Associated Press - Sunday December 9, 2001
Harmonie Toros, Associated Press Writer
To date, treatment of women who were pregnant and HIV-positive had focused on preventing transmission of the disease to the baby, which happens with 600,000 children each year.
"It has been tragic that we treat the mother to prevent transmission and then we say essentially goodbye to the mother because we have nothing else to offer her," said Allan Rosenfield, dean of the Mailman School of Public Health at Columbia University, which will coordinate the MTCT program.

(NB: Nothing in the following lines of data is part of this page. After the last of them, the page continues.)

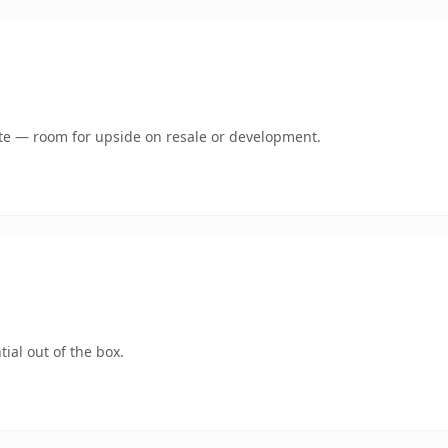
mate — room for upside on resale or development.
ial out of the box.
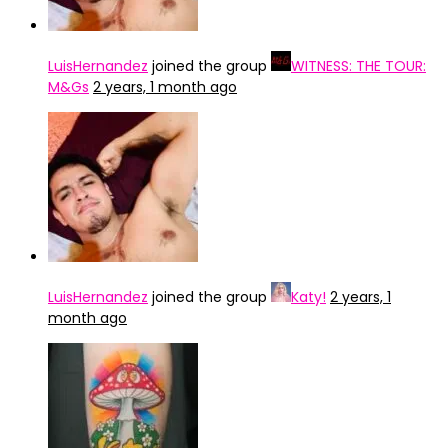
LuisHernandez
joined the group
WITNESS: THE TOUR:
M&Gs
2 years, 1 month ago
LuisHernandez
joined the group
Katy!
2 years, 1
month ago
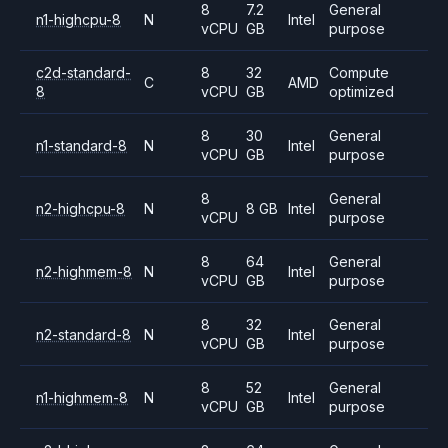
8
7.2
General
n1-highcpu-8
N
Intel
vCPU
GB
purpose
c2d-standard-
8
32
Compute
C
AMD
8
vCPU
GB
optimized
8
30
General
n1-standard-8
N
Intel
vCPU
GB
purpose
8
General
n2-highcpu-8
N
8 GB
Intel
vCPU
purpose
8
64
General
n2-highmem-8
N
Intel
vCPU
GB
purpose
8
32
General
n2-standard-8
N
Intel
vCPU
GB
purpose
8
52
General
n1-highmem-8
N
Intel
vCPU
GB
purpose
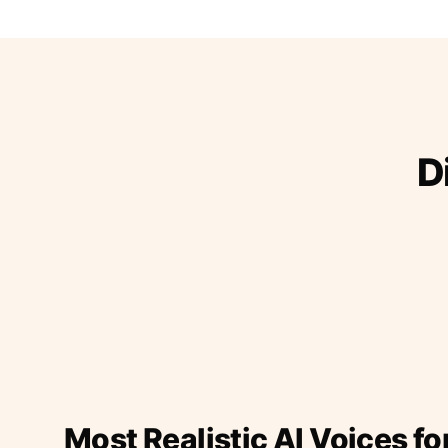
D
Most Realistic AI Voices fo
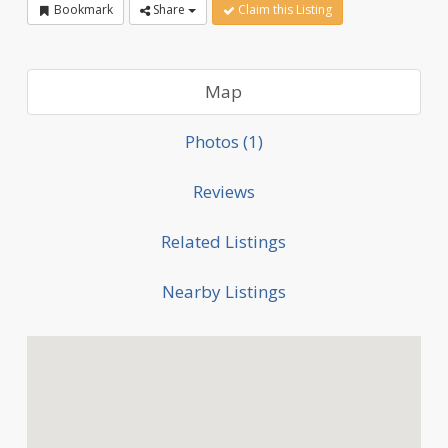
Bookmark
Share
Claim this Listing
Map
Photos (1)
Reviews
Related Listings
Nearby Listings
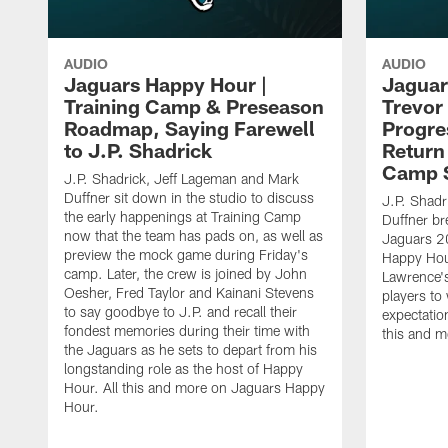
AUDIO
AUDIO
Jaguars Happy Hour |
Jaguar
Training Camp & Preseason
Trevor
Roadmap, Saying Farewell
Progre
to J.P. Shadrick
Return
Camp 
J.P. Shadrick, Jeff Lageman and Mark
Duffner sit down in the studio to discuss
J.P. Shadr
the early happenings at Training Camp
Duffner br
now that the team has pads on, as well as
Jaguars 2
preview the mock game during Friday's
Happy Hou
camp. Later, the crew is joined by John
Lawrence's
Oesher, Fred Taylor and Kainani Stevens
players to
to say goodbye to J.P. and recall their
expectatio
fondest memories during their time with
this and 
the Jaguars as he sets to depart from his
longstanding role as the host of Happy
Hour. All this and more on Jaguars Happy
Hour.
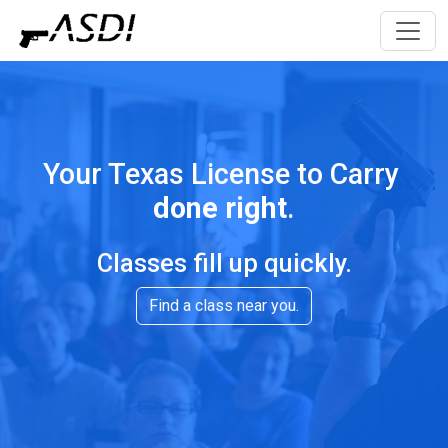
Your Texas License to Carry
done right
.
Classes fill up quickly.
Find a class near you.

MTCT stands for mother-to-child transmission.
The pledges Friday came from Bill and Melinda Gates Foundation, William and Flora Hewlett, the Robert Wood Johnson Foundation, the Henry J. Kaiser Family, John and Catherine MacArthur Foundation, David and Lucile Packard, the Rockefeller Foundation and U.N. foundations.
The foundations said they were responding to last year's appeal by U.N. Secretary-General Kofi Annan, who established the Global Fund to Fight AIDS.
The project will be launched in Sub-Saharan Africa, where among the 26 million women who were pregnant in 2001, more than 2.5 million carried HIV. Twenty percent of their children - more than 500,000 babies - are likely to be infected, while the 80 percent who are not infected are likely to be motherless by the time they can walk.